Ik heb de afgelopen jaren waarschijnlijk meer events in Nederland gedaan waarbij ik pixelscreen schermen ben tegengekomen dan je denkt; heb toch erg veel schermen gezien waar met name zodra een bepaalde kleur beeld uitfade echt zeer lelijke kleurverschillen tussen de tegeltjes te zien zijn.





> wijs me maar een waarneembaar kleur verschil aan op 1 van de paar honderd setups op SHOWTIME IMPRESSIONS ?



Nee, een SELECTIE (van de verhuurder zelf) van FOTO'S (lekker veel waarde aan hechten) zegt veel.

Maargoed, vind je dit er dan echt fatsoenlijk uit zien?
http://www.3d69.be/pixelscreen/PICS/...avril-0718.jpg

----------


## G.P.Fransen

Kon je ook niet weten  :Wink:  

tja eerste stock was niet de beste (kwam ook vooral door de software van de chapchoi fabrikant) zoals je idd op die foto ziet, was eerst wall die tijdens zillion feestje in millenium werd getest  :Wink:  

tis niet 2000m2 barco idd maar daar is de prijs ook naar he (en dat kan 80% schelen! )  :Wink:  en om te zeggen dat zolang je er geen film op gaat kijken dat het stoort? tjah wij letten er op en kan kleinste dingetje al storen maar 99% van het volk ziet het niet  :EEK!:

----------


## Nit-Wit

zo'n chinees wegwerpledscherm (nieuw scrabble woord) is leuk.. het eerste jaar, net uit de doos, na een hoop gesoldeer en het slechts op twee projecten gebruikt te hebben.

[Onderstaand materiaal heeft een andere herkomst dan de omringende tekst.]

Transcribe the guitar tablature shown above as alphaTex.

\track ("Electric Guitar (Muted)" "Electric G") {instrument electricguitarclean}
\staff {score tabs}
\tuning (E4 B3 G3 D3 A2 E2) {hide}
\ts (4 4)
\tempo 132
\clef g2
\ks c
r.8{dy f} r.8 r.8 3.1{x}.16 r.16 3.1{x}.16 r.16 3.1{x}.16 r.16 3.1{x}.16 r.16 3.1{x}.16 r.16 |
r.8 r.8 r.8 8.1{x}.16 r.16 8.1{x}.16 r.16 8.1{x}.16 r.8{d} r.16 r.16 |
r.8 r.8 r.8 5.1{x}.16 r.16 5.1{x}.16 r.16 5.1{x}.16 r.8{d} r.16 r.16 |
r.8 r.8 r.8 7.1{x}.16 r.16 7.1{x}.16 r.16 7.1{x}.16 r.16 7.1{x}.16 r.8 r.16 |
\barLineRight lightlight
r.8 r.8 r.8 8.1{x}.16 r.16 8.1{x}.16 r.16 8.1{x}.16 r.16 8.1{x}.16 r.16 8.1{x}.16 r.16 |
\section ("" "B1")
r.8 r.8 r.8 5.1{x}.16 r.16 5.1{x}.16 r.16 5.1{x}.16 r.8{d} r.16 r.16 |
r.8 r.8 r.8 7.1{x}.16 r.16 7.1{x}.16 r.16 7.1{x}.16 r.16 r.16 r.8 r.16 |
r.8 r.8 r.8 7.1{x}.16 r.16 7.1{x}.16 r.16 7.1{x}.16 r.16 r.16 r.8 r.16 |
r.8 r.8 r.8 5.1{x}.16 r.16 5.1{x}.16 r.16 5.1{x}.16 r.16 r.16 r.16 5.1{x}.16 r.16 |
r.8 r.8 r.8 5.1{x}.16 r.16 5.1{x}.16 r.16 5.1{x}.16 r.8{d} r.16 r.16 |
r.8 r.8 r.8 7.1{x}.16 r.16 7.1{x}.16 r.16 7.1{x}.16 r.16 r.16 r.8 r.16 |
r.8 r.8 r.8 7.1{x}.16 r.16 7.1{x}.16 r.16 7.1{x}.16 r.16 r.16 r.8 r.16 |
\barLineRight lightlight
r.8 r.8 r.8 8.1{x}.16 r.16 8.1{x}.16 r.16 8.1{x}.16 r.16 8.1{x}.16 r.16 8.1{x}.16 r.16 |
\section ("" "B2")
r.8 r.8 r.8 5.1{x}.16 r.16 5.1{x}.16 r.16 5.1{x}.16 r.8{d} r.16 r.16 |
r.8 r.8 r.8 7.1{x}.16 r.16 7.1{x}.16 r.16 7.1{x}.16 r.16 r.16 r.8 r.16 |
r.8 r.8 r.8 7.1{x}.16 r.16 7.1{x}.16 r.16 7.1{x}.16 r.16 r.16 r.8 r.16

daarna begint de ellende, na een jaar ziet er niet uit, magische storingen, fabrikant die van niets weet of erger nog: failliet is.
Dan ga je verder kijken, je hebt te weinig uit eigen stock, dus wil je het bij je conculegea inhuren, die hebben toch hetzelfde scherm... of toch nie? damn de bin met led's is toch net weer anders dan het scherm wat je zelf hebt; crossrentability: 0,0%

Maar G.P je hebt gelijk, je mag nog geen eens het vergelijk met een Barco trekken, het valt namelijk niet te vergelijken.

enne, die hoeveelheid die F.V. op die pixelscreen site zet, hoeveel is daar "waar" van??

----------


## G.P.Fransen

Gelukkig is deze 1ne fabrikant toch behoorlijk betrouwbaar, we hebben in de tijd ook niet gezegd geef ons het zo goedkoop mogelijk maar zorg ervoor dat de problemen die bij andere goedkope schermen niet voorkomen en dat mag zeker wat meer kosten, wat weer als extra voordeel heeft dat ze nog steeds bestaan na 5 jaar en ook voor een chapchoi boer goede service leveren  :Wink:  

Hoeveelheid werkelijk op stock? zou zeggen stuur eens een mailtje en dan ben je zeker van harte welkom om eens een kijkje te komen nemen en zal het je verbazen  :EEK!:  geloof dat er op reverze dit jaar een behoorlijk gedeelte komt te staan en anders is trance energy the place to be  :Wink:

----------


## JeroenVDV

Trance Energy werd (sinds) vorig jaar toch echt door JVR gedaan; FV leverde alleen de shitload aan LED-parcans...!

----------


## G.P.Fransen

correct  :Wink:

----------


## Nit-Wit

> correct



dit jaar niet dan?

----------


## G.P.Fransen

Er zou idd iets gaan staan, wat exact weet ik niet precies  :Wink:

----------


## PeterZwart

Nog een goeie verhuurder uit het hoge noorden trouwens:
Faber Audiovisueel

----------


## VideoLED

AV Point heeft 250m2 videoled in de verhuur. Kijk eens wat ze doen. Ze doen ook outdoor events zoals de Andre Rieu concerten. Zitten maar 20 minuten van Belgie af.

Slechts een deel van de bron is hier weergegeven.